:: Document section ::
□ □ □ □ □ □ □
Unfortunately 1x lumber is 3/4" so there would be 1/2" sticking through or clinched over which I hate. I think the staples will work well though.

The nails I picked up for the wind boards and framing are the best gun nails I ever saw, 3 1/4" full head, twist, coated. Supplier showed me a sample and I went yep, that's the nail for me, gimme a whole box, SOLD!
Have to go to a specialty supplier for anything other than cheap smooth clip heads here.


----------



## chuckhole (Mar 2, 2006)

Rectifier said:


> Had to look up the nail size, we always just used inches around here. 6d = 2" which is my shortest length for my gun.
> Unfortunately 1x lumber is 3/4" so there would be 1/2" sticking through or clinched over which I hate. I think the staples will work well though.
> 
> The nails I picked up for the wind boards and framing are the best gun nails I ever saw, 3 1/4" full head, twist, coated. Supplier showed me a sample and I went yep, that's the nail for me, gimme a whole box, SOLD!
> Have to go to a specialty supplier for anything other than cheap smooth clip heads here.


Check into corral boards. Home Depot and Lowes sell them in 8' and 16' lengths. They are rough cut 1"x6" boards so they really are 1" x 6". Plus they are less expensive. No problem for 2" nails. Just a thought.......but I would probably go staples too.

I too delayed in getting air nailers.......until I got tennis elbow swinging a hammer. Took almost 4 months to heal.

Now I have 4 nail guns. Never go back.
□ □ □ □ □ □ □
:: Recorded information ::
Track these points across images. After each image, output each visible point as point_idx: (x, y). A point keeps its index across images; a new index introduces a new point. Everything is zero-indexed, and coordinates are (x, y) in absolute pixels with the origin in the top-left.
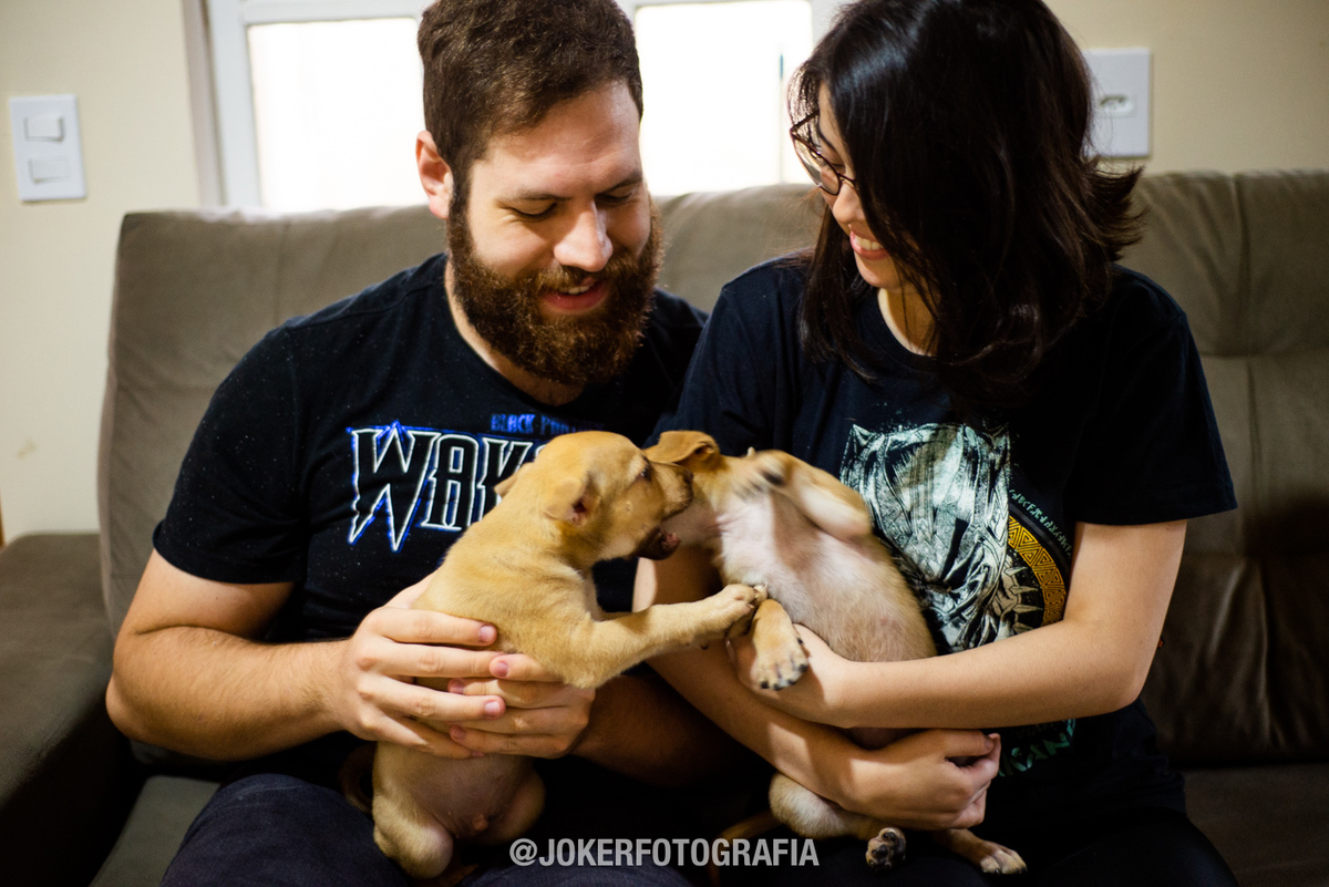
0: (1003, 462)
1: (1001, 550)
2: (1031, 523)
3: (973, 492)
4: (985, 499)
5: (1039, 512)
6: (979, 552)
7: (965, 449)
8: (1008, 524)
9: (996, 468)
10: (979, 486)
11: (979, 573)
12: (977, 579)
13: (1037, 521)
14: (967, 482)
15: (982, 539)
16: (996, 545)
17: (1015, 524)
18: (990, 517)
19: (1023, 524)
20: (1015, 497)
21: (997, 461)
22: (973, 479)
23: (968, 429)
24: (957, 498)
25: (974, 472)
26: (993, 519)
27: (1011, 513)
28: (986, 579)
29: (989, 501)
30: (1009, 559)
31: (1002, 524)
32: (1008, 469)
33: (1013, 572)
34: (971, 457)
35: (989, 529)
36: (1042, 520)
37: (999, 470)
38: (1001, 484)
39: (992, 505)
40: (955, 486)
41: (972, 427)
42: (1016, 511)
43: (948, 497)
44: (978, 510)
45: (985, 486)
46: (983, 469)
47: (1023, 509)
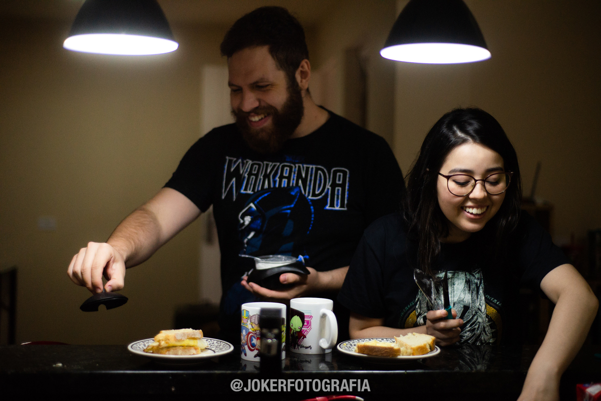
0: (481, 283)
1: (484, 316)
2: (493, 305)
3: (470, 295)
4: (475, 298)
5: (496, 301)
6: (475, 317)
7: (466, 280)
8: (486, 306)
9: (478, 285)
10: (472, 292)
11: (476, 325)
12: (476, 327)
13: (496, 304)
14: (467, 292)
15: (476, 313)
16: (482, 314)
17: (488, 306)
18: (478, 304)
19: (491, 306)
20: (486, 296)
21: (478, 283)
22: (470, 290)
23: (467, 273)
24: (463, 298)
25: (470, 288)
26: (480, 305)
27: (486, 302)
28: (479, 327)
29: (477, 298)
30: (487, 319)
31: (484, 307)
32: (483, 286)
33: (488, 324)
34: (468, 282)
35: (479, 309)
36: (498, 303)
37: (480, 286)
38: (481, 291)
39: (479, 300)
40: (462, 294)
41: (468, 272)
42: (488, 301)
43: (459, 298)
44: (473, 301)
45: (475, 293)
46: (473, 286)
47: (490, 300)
□ □ □ □ □ □ □
:: Aim of the task ::
Return the full forum thread on nails and lumber, word for word. The rows above aren't needed for this.

:: Answer space ::
Unfortunately 1x lumber is 3/4" so there would be 1/2" sticking through or clinched over which I hate. I think the staples will work well though.

The nails I picked up for the wind boards and framing are the best gun nails I ever saw, 3 1/4" full head, twist, coated. Supplier showed me a sample and I went yep, that's the nail for me, gimme a whole box, SOLD!
Have to go to a specialty supplier for anything other than cheap smooth clip heads here.


----------



## chuckhole (Mar 2, 2006)

Rectifier said:


> Had to look up the nail size, we always just used inches around here. 6d = 2" which is my shortest length for my gun.
> Unfortunately 1x lumber is 3/4" so there would be 1/2" sticking through or clinched over which I hate. I think the staples will work well though.
> 
> The nails I picked up for the wind boards and framing are the best gun nails I ever saw, 3 1/4" full head, twist, coated. Supplier showed me a sample and I went yep, that's the nail for me, gimme a whole box, SOLD!
> Have to go to a specialty supplier for anything other than cheap smooth clip heads here.


Check into corral boards. Home Depot and Lowes sell them in 8' and 16' lengths. They are rough cut 1"x6" boards so they really are 1" x 6". Plus they are less expensive. No problem for 2" nails. Just a thought.......but I would probably go staples too.

I too delayed in getting air nailers.......until I got tennis elbow swinging a hammer. Took almost 4 months to heal.

Now I have 4 nail guns. Never go back.